1.quando il trattamento è effettuato da un’autorità/ente pubblico;

2.quando il “core business” del Titolare o del Responsabile consiste di operazioni di trattamento, che richiedono il monitoraggio regolare e sistematico di interessati su larga scala; o

3.quando il “core business” del Titolare o del Responsabile consiste nel trattamento su larga scala di particolari categorie di dati personali o giudiziari.

La materia è stata oggetto di un’autorevole analisi da parte del Gruppo di lavoro ex Articolo 29 dei Garanti UE[1] (wp29), che il 13 dicembre 2016 ha emanato delle Linee Guida sul Responsabile della protezione dei dati – DPO. Le linee guida approfondiscono i casi di nomina obbligatoria del DPO, i concetti di “core business”, “larga scala”[2], “monitoraggio regolare e sistematico”, “conflitto di interessi” nonché le competenze e le conoscenze che la figura professionale del DPO dovrà possedere.

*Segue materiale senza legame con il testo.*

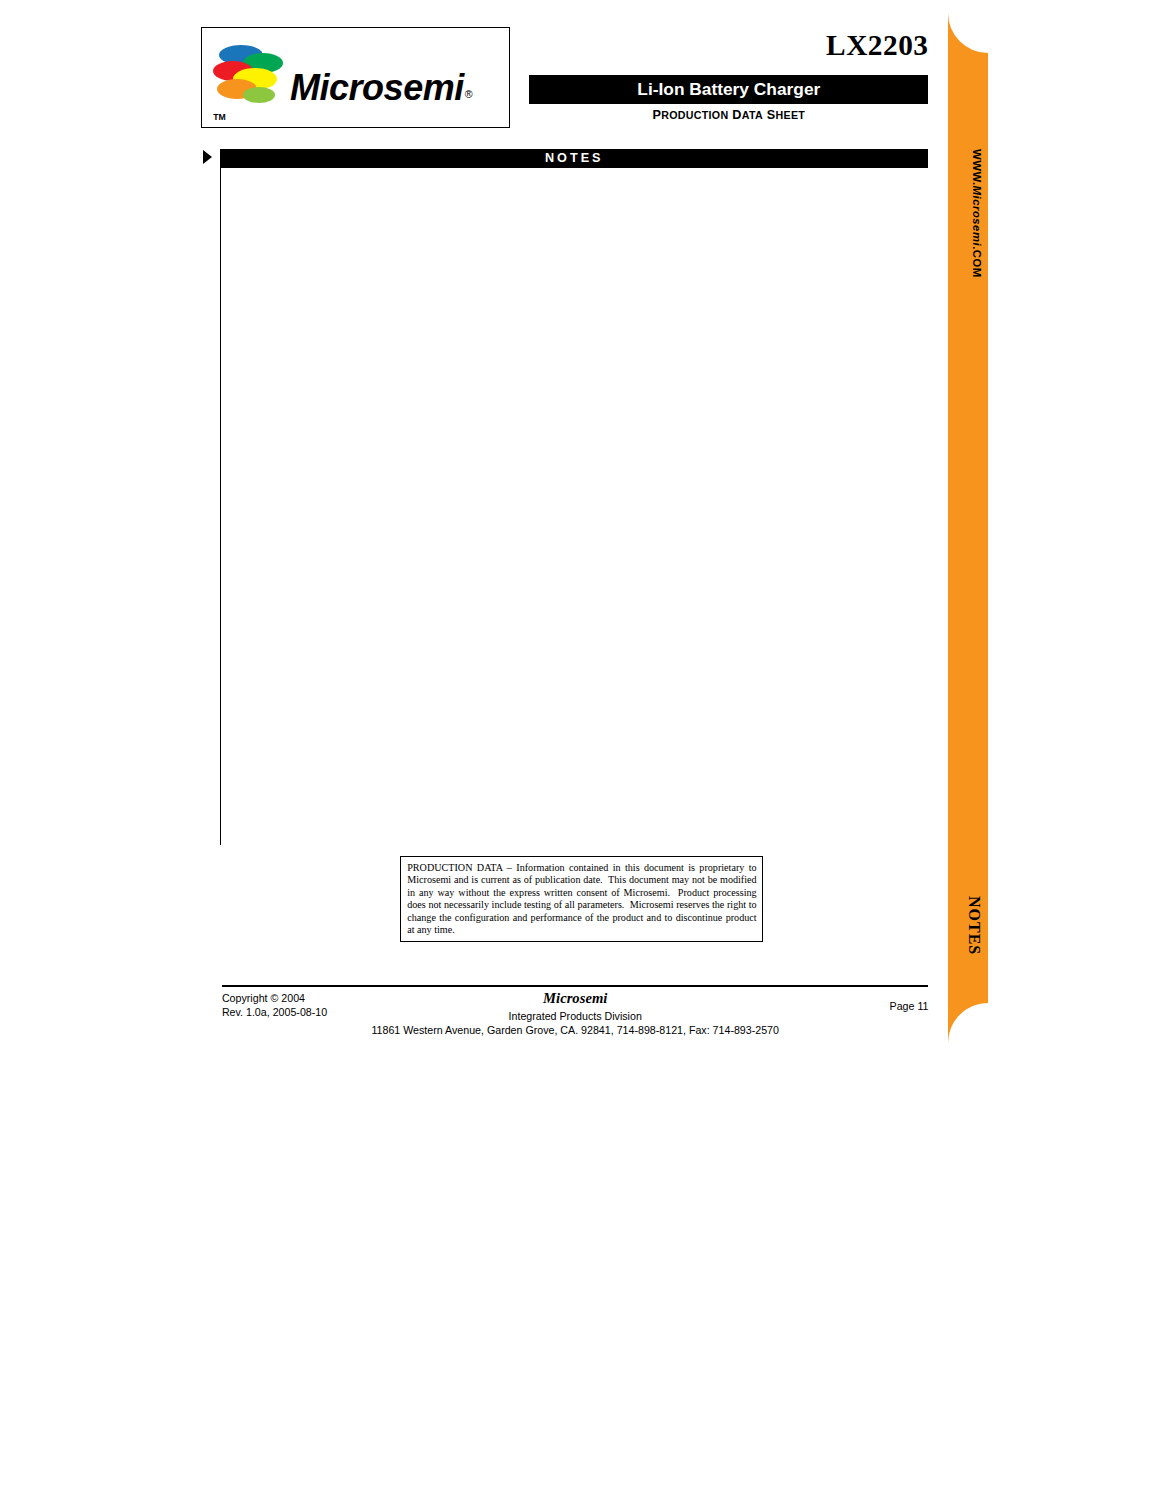WWW.Microsemi.COM
NOTES
Microsemi®
TM
LX2203
Li-Ion Battery Charger
PRODUCTION DATA SHEET
NOTES
PRODUCTION DATA – Information contained in this document is proprietary to Microsemi and is current as of publication date. This document may not be modified in any way without the express written consent of Microsemi. Product processing does not necessarily include testing of all parameters. Microsemi reserves the right to change the configuration and performance of the product and to discontinue product at any time.
Copyright © 2004
Rev. 1.0a, 2005-08-10
Microsemi
Integrated Products Division
11861 Western Avenue, Garden Grove, CA. 92841, 714-898-8121, Fax: 714-893-2570
Page 11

In particolare, il wp29, all’interno delle linee guida, evidenzia che il DPO dovrà possedere competenze e capacità direttamente commisurate al livello di complessità delle attività di trattamento poste in essere dal titolare o dal responsabile del trattamento. Più in particolare il DPO dovrà essere un esperto della normativa europea in tema di data protection (GDPR), dovrà conoscere il settore in cui opera il titolare e la sua organizzazione, i processi e le operazioni poste in essere dallo stesso, nonché possedere competenze informatiche e di sicurezza. All’interno delle linee guida viene sottolineato altresì che il DPO dovrà possedere elevate qualità personali in quanto dovrà svolgere il suo ruolo con integrità ed etica professionale assicurando innanzi tutto il rispetto e l’osservanza delle norme in tema di data protection. Non appare superfluo ricordare che il diritto alla protezione dei dati personali è un principio sancito dalla “Carta dei diritti fondamentali dell’Unione europea”.

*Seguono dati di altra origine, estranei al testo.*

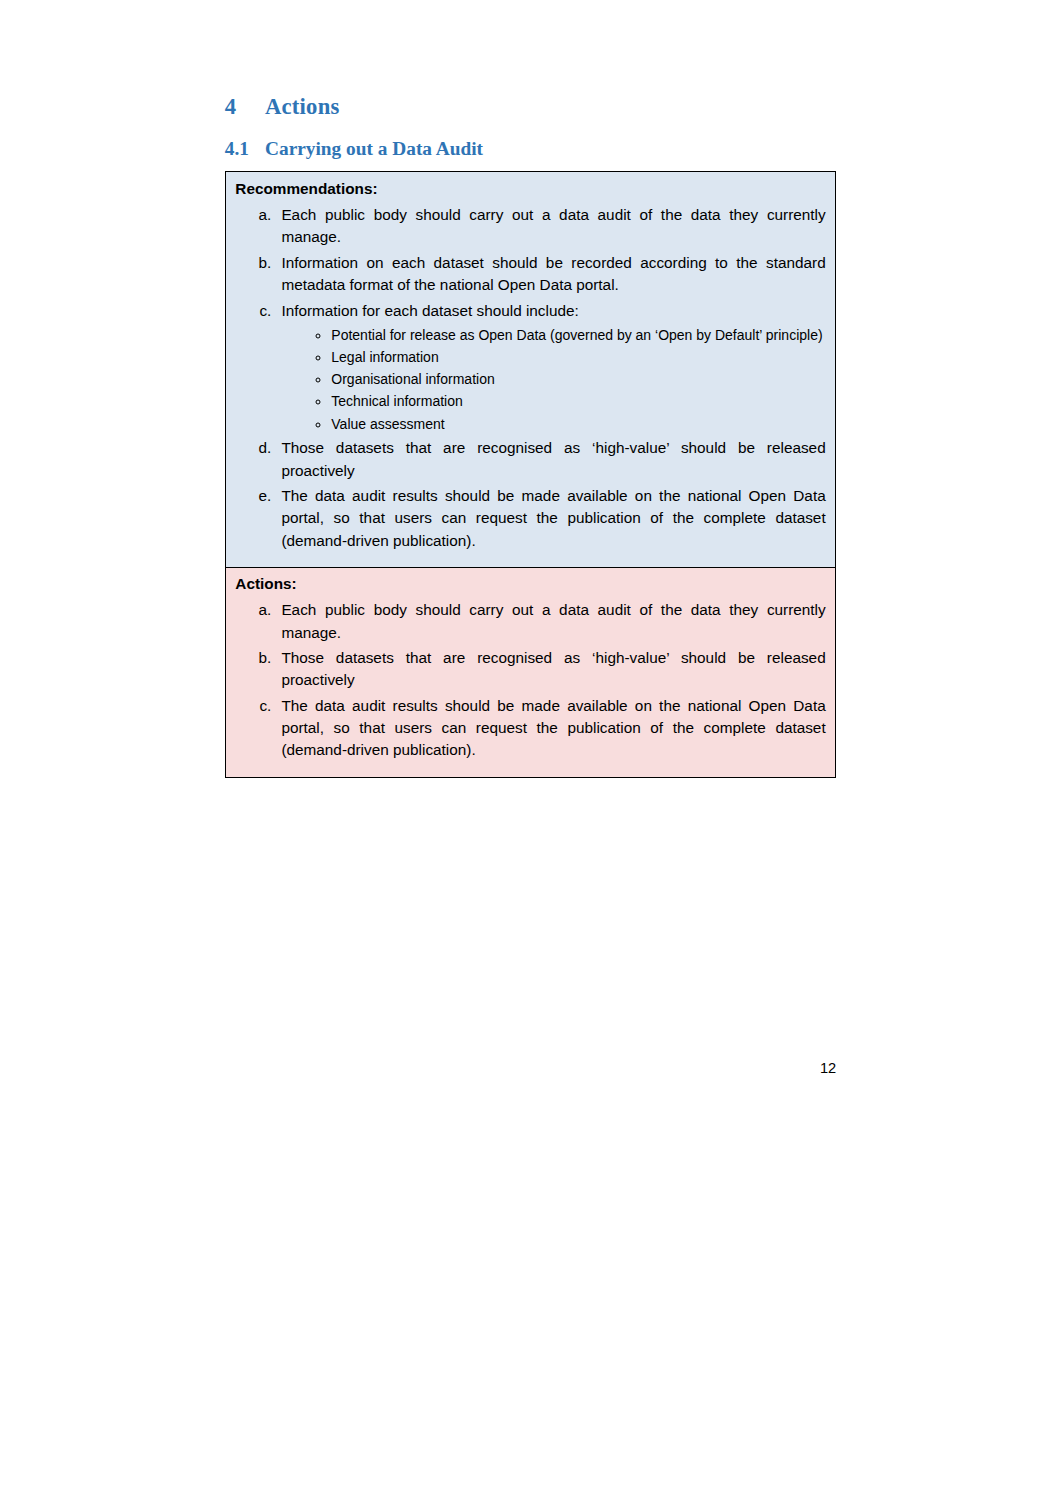4 Actions
4.1 Carrying out a Data Audit
| Recommendations: Each public body should carry out a data audit of the data they currently manage. Information on each dataset should be recorded according to the standard metadata format of the national Open Data portal. Information for each dataset should include: Potential for release as Open Data (governed by an ‘Open by Default’ principle) Legal information Organisational information Technical information Value assessment Those datasets that are recognised as ‘high-value’ should be released proactively The data audit results should be made available on the national Open Data portal, so that users can request the publication of the complete dataset (demand-driven publication). |
| Actions: Each public body should carry out a data audit of the data they currently manage. Those datasets that are recognised as ‘high-value’ should be released proactively The data audit results should be made available on the national Open Data portal, so that users can request the publication of the complete dataset (demand-driven publication). |
12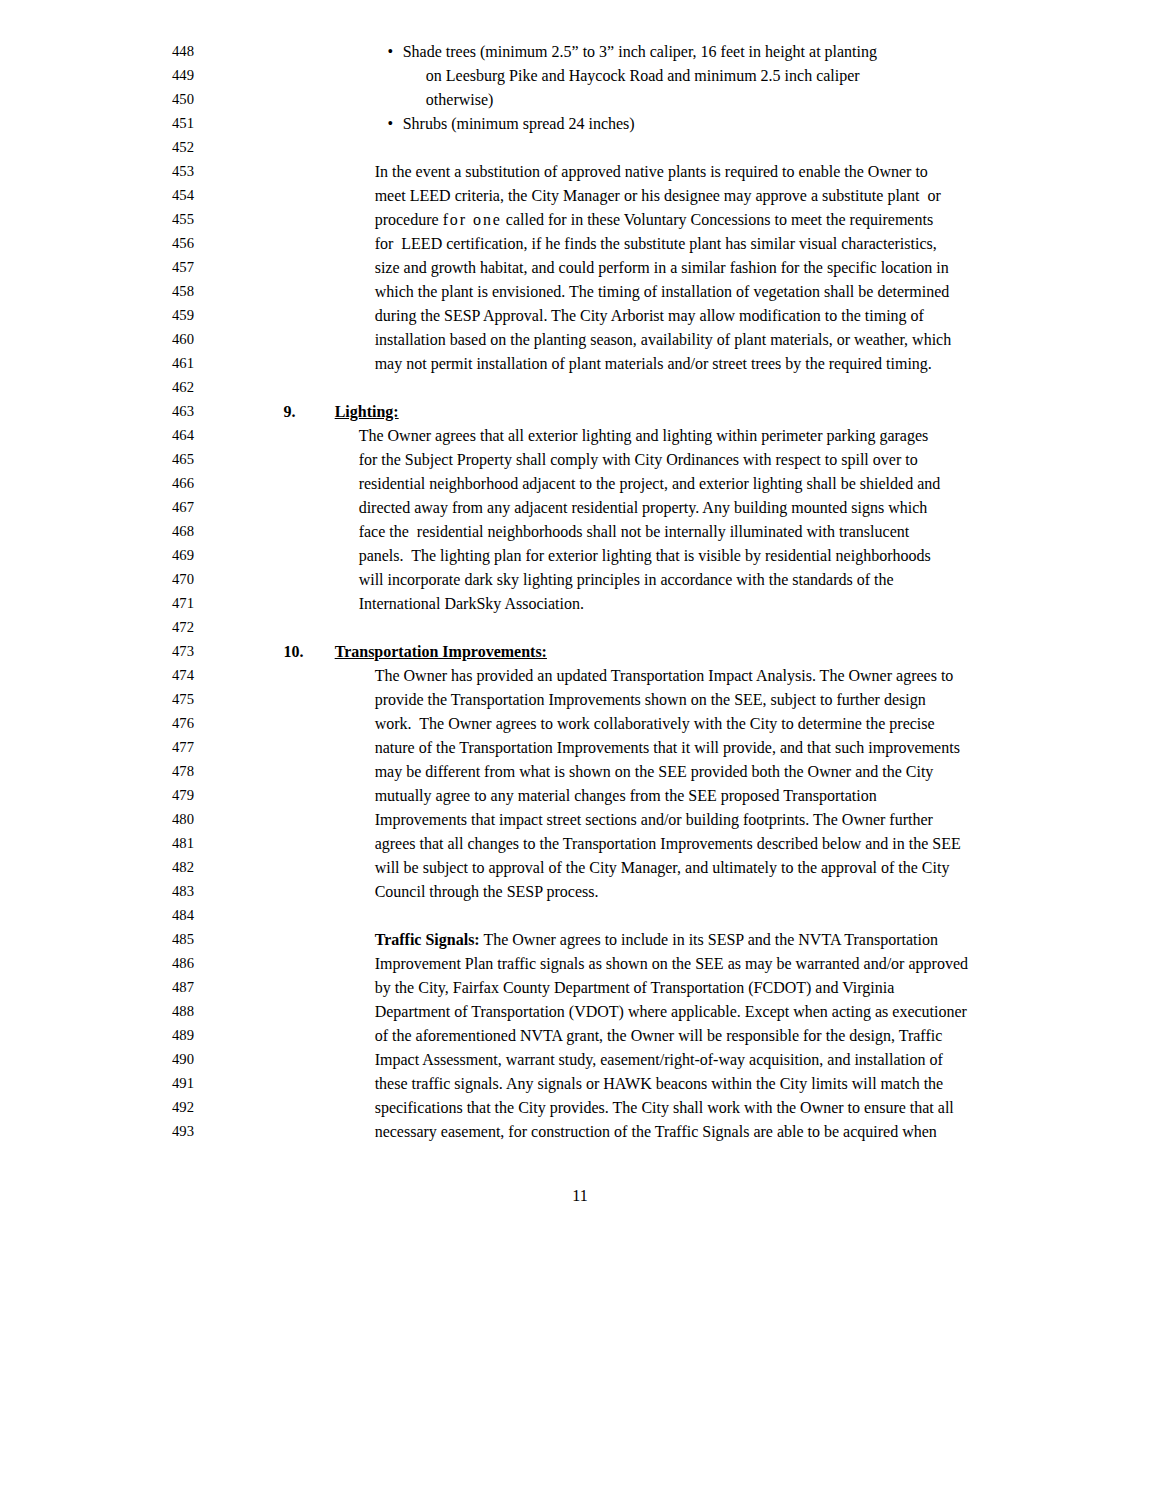448
Shade trees (minimum 2.5” to 3” inch caliper, 16 feet in height at planting
449
on Leesburg Pike and Haycock Road and minimum 2.5 inch caliper
450
otherwise)
451
Shrubs (minimum spread 24 inches)
452
453
In the event a substitution of approved native plants is required to enable the Owner to
454
meet LEED criteria, the City Manager or his designee may approve a substitute plant or
455
procedure for one called for in these Voluntary Concessions to meet the requirements
456
for LEED certification, if he finds the substitute plant has similar visual characteristics,
457
size and growth habitat, and could perform in a similar fashion for the specific location in
458
which the plant is envisioned. The timing of installation of vegetation shall be determined
459
during the SESP Approval. The City Arborist may allow modification to the timing of
460
installation based on the planting season, availability of plant materials, or weather, which
461
may not permit installation of plant materials and/or street trees by the required timing.
462
463
9. Lighting:
464
The Owner agrees that all exterior lighting and lighting within perimeter parking garages
465
for the Subject Property shall comply with City Ordinances with respect to spill over to
466
residential neighborhood adjacent to the project, and exterior lighting shall be shielded and
467
directed away from any adjacent residential property. Any building mounted signs which
468
face the residential neighborhoods shall not be internally illuminated with translucent
469
panels. The lighting plan for exterior lighting that is visible by residential neighborhoods
470
will incorporate dark sky lighting principles in accordance with the standards of the
471
International DarkSky Association.
472
473
10. Transportation Improvements:
474
The Owner has provided an updated Transportation Impact Analysis. The Owner agrees to
475
provide the Transportation Improvements shown on the SEE, subject to further design
476
work. The Owner agrees to work collaboratively with the City to determine the precise
477
nature of the Transportation Improvements that it will provide, and that such improvements
478
may be different from what is shown on the SEE provided both the Owner and the City
479
mutually agree to any material changes from the SEE proposed Transportation
480
Improvements that impact street sections and/or building footprints. The Owner further
481
agrees that all changes to the Transportation Improvements described below and in the SEE
482
will be subject to approval of the City Manager, and ultimately to the approval of the City
483
Council through the SESP process.
484
485
Traffic Signals: The Owner agrees to include in its SESP and the NVTA Transportation
486
Improvement Plan traffic signals as shown on the SEE as may be warranted and/or approved
487
by the City, Fairfax County Department of Transportation (FCDOT) and Virginia
488
Department of Transportation (VDOT) where applicable. Except when acting as executioner
489
of the aforementioned NVTA grant, the Owner will be responsible for the design, Traffic
490
Impact Assessment, warrant study, easement/right-of-way acquisition, and installation of
491
these traffic signals. Any signals or HAWK beacons within the City limits will match the
492
specifications that the City provides. The City shall work with the Owner to ensure that all
493
necessary easement, for construction of the Traffic Signals are able to be acquired when
11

Quanto sopra detto evidenzia a mio parere che il DPO, per quanto competente, dovrà essere supportato da una struttura organizzativa volta a sostenerlo nell’adempimento dei suoi compiti e dovrà operare in assenza di conflitto di interessi. La figura professionale del DPO infatti è incompatibile con le figure di vertice che definiscono le finalità e le modalità di trattamento dei dati (amministratore delegato, direttore operativo, responsabile finanza, responsabile del marketing, responsabile delle risorse umane, responsabile IT etc.).

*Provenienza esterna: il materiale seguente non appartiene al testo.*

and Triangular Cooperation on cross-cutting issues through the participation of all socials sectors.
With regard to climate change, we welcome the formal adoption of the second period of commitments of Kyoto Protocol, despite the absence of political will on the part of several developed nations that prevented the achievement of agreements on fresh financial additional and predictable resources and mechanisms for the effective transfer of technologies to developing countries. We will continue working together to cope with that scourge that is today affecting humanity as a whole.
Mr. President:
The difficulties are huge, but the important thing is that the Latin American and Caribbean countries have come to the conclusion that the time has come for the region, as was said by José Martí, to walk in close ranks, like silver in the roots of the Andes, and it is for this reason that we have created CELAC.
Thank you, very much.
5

Per le aziende, la figura o meglio la “struttura” del DPO, rappresenterà un costo e un adempimento in termini organizzativi non trascurabile. Le grandi aziende, dotate di risorse economiche adeguate e di risorse competenti potranno strutturare le proprie organizzazioni in modo tale da garantire al DPO un ufficio ad hoc ove all’interno opereranno figure esperte di normativa, informatica, risk management, legale e sicurezza aziendale principalmente incaricate del controllo di conformità al GDPR (Nella tabella 1 si raffigura un esempio di organigramma con DPO di una grande impresa). Nel contempo, in queste aziende, dovranno essere presenti altresì strutture più operative, che si dovranno occupare della concreta realizzazione degli adempimenti normativi previsti dal GDPR, che potremo chiamare convenzionalmente struttura del “Privacy Officer”; pensiamo ad esempio alla redazione dei moduli d’informativa alla clientela, della cura delle nomine a responsabile esterno del trattamento dei dati, la realizzazione del Privacy impact assesment che verrà poi supervisionato dalla struttura del DPO etc.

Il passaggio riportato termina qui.